E agora, perguntamo-nos todos? Agora, nada. Ninguém sabe o que vai acontecer, nem no Reino Unido, nem na Europa. Desde o exercício da cidadania por indivíduos originários dos Estados-membros da União Europeia à candidatura de um projeto em consórcio europeu, tudo está nubloso. Até 29 de março parece que ainda estamos todos no mesmo barco. Depois dessa data, ninguém sabe. E se pouco se sabia antes, agora ainda sabemos menos, com a não aceitação do acordo negociado com o governo britânico. Ouvimos falar de planos B e da preparação para um Brexit sem acordo. Mas todos estamos suspensos, com os olhos no Parlamento britânico a tentar perceber o futuro político interno do país para, depois, se perceber como será o presente ao nível internacional.
Talvez os britânicos não tivessem a noção do quão frágeis são estes equilíbrios europeus. Talvez a memória os tivesse traído. Os impérios, felizmente, terminaram e novos parceiros internacionais surgem. O Reino Unido isolou-se, está a tornar-se mais frágil e com a sua decisão também fragilizou a Europa. Ao invés de contribuir para a solução e para a conversão da Europa burocrática na Europa da cidadania e dos povos, decidiu sair e interrompeu uma cadeia de equilíbrios que tem tentado resistir à ascensão dos nacionalismos e da extrema-direita. Talvez a União Europeia perca a memória e, se assim for, a dureza da saída do Reino Unido será maior.
A Europa retalhada
De uma Europa em risco de fragmentação já não nos chegam só os retalhos da vida europeia, chega-nos o perigo de enfrentar uma Europa retalhada pelo ódio racial e pela intolerância que já fez sofrer muito este continente.

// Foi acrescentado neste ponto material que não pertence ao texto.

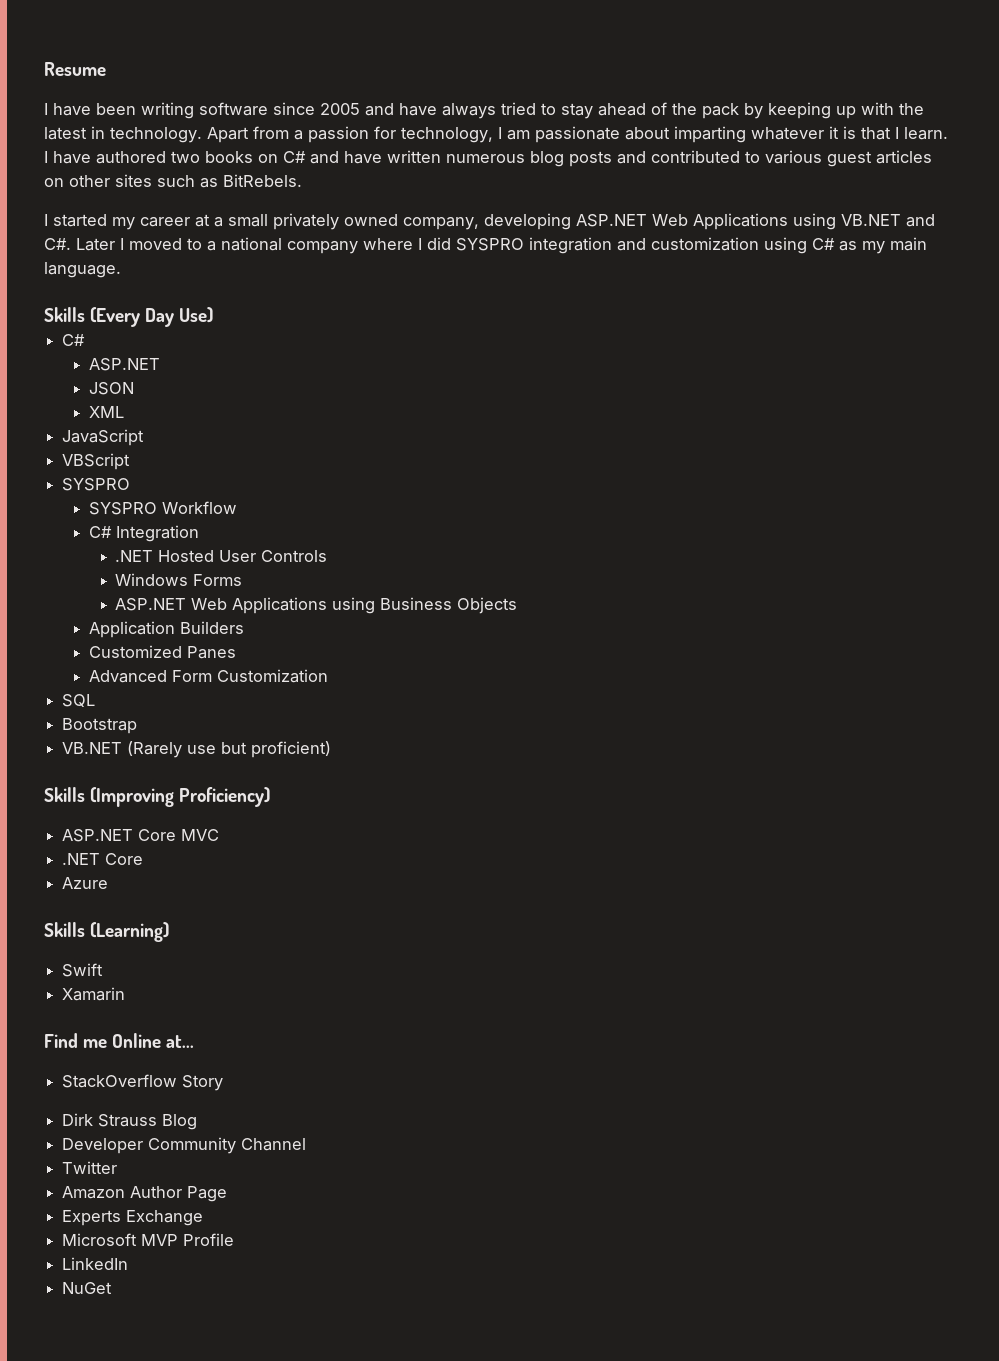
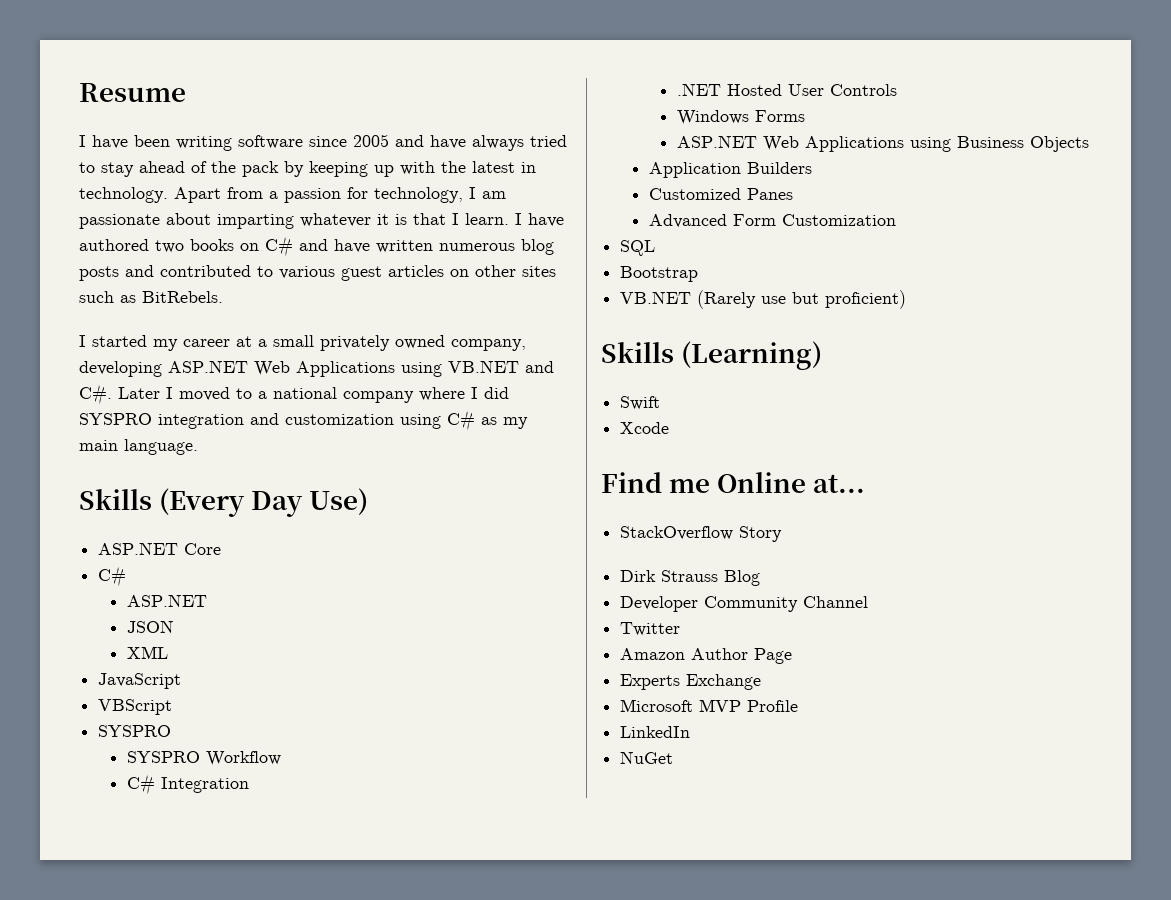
(214, 315) none -> [98,542,222,555] // ASP.NET Core
[44,787,271,807] [62,829,220,842] [62,853,144,865] [62,877,109,889] // Skills (Improving Proficiency) // ASP.NET Core MVC // .NET Core // Azure -> (907, 299) none
[62,987,126,1001] Xamarin -> [620,422,670,434] Xcode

É bom lembrar essa história, quando ainda estamos no rescaldo do final das comemorações dos 100 anos que passaram sobre o final da Segunda Grande Guerra. É bom não esquecer a facilidade com que decorriam assassinatos políticos na Europa, no seu sentido real e não figurado, como o de Rosa de Luxemburgo, cujos 100 anos se assinalam esta semana.
E não deixa de ser curioso que esta mulher, num mundo dominado por homens, tenha defendido o socialismo e em simultâneo clamado pela liberdade e defendido que a liberdade não podia ser um privilégio de alguns. Olhando para os fundamentos da criação da Europa parecia até que parte do pensamento de Rosa de Luxemburgo lá estava: o pacifismo e a defesa da liberdade de todos e para todos. Tal como Rosa foi retirada pela violência da cena política, também esta Europa pode voltar às convulsões políticas que a violentarão e determinarão o seu fim. O regresso do bom senso e do consenso na questão do Brexit é, por isso, uma urgência, nem que seja para honrar a memória da paz e da liberdade, alvos de tantos discursos e sempre tão maltratadas.
Não deixemos que a memória seja maltratada ou morra. Relembremos o que era a Europa e como é agora e decerto não teremos dúvidas em renegociar o nosso caminho conjunto. Procuremos os consensos que nos ajudam a sobreviver aos populismos. Não permitamos que os maus retalhos da história europeia se repitam.